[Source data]
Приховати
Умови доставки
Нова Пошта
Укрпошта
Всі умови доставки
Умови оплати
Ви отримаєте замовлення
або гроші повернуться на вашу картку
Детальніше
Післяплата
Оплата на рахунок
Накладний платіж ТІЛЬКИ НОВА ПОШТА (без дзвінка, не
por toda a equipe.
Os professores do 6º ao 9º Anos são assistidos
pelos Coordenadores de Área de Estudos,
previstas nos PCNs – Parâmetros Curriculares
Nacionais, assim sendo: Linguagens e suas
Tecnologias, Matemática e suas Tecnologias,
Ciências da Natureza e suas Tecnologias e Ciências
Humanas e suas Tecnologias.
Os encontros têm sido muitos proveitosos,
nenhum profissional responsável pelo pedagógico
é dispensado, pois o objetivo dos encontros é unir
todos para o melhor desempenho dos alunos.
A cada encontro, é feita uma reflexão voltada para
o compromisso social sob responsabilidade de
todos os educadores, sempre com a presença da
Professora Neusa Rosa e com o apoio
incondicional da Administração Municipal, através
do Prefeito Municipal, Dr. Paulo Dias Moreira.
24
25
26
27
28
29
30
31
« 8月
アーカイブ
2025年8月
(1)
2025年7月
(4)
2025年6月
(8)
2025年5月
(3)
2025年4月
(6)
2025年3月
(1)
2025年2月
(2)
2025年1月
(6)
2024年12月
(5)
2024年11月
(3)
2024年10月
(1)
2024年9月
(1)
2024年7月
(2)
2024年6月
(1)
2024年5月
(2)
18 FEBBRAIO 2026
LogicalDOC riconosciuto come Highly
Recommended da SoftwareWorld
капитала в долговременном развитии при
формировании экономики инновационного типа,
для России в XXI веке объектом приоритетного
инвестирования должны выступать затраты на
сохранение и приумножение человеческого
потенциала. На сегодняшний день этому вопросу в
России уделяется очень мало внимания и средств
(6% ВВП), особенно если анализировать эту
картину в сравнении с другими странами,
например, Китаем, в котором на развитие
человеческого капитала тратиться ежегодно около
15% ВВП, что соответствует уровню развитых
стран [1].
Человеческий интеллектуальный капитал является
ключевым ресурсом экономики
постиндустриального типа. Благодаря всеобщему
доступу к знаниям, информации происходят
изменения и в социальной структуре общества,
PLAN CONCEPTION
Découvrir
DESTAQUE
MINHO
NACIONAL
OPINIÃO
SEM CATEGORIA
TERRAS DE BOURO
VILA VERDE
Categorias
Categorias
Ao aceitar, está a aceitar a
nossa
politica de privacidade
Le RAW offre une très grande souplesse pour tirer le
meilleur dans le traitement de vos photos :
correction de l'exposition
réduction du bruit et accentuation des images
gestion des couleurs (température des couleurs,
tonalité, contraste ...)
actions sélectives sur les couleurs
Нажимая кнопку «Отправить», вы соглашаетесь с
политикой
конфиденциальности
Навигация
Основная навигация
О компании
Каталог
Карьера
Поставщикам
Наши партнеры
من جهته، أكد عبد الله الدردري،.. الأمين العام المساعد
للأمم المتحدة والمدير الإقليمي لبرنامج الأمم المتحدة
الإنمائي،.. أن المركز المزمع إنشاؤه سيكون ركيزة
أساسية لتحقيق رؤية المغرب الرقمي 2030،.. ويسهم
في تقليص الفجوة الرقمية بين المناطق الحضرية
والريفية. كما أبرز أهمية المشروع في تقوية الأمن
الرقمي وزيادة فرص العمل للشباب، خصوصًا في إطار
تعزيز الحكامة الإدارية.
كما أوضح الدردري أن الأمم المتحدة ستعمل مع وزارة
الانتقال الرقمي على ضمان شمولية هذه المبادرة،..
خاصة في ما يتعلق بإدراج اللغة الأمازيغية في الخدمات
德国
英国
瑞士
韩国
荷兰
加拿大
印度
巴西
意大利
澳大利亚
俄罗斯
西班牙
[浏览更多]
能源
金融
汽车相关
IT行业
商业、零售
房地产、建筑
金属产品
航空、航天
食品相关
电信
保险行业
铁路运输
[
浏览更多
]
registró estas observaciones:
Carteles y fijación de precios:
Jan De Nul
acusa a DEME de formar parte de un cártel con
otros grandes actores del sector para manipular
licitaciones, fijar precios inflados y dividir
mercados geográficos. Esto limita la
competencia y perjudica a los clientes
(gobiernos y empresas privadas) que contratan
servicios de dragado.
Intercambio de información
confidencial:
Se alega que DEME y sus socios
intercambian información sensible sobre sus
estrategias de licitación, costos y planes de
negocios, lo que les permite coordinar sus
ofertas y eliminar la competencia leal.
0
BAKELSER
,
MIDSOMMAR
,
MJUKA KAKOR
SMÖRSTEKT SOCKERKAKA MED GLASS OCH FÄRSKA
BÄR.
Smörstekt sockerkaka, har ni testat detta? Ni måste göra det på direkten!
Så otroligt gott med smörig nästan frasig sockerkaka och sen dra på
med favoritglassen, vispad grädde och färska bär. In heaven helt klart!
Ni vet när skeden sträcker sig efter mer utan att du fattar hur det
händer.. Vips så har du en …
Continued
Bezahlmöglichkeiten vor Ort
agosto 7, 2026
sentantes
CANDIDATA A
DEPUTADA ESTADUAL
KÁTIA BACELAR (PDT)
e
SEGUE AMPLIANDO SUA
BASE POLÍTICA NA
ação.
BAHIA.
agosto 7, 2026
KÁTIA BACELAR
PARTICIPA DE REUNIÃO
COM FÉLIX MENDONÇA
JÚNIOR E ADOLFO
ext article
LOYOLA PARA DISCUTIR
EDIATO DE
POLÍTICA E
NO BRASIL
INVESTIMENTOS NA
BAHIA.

▶ **INSTRUCTION**: Would you print exactly, and only, the lines of the data above from the line with "15% ВВП, что соответствует уровню развитых" through the line with "réduction du bruit et accentuation des images", inclusive?

▶ **EXERCISE SOLUTION**:
15% ВВП, что соответствует уровню развитых
стран [1].
Человеческий интеллектуальный капитал является
ключевым ресурсом экономики
постиндустриального типа. Благодаря всеобщему
доступу к знаниям, информации происходят
изменения и в социальной структуре общества,
PLAN CONCEPTION
Découvrir
DESTAQUE
MINHO
NACIONAL
OPINIÃO
SEM CATEGORIA
TERRAS DE BOURO
VILA VERDE
Categorias
Categorias
Ao aceitar, está a aceitar a
nossa
politica de privacidade
Le RAW offre une très grande souplesse pour tirer le
meilleur dans le traitement de vos photos :
correction de l'exposition
réduction du bruit et accentuation des images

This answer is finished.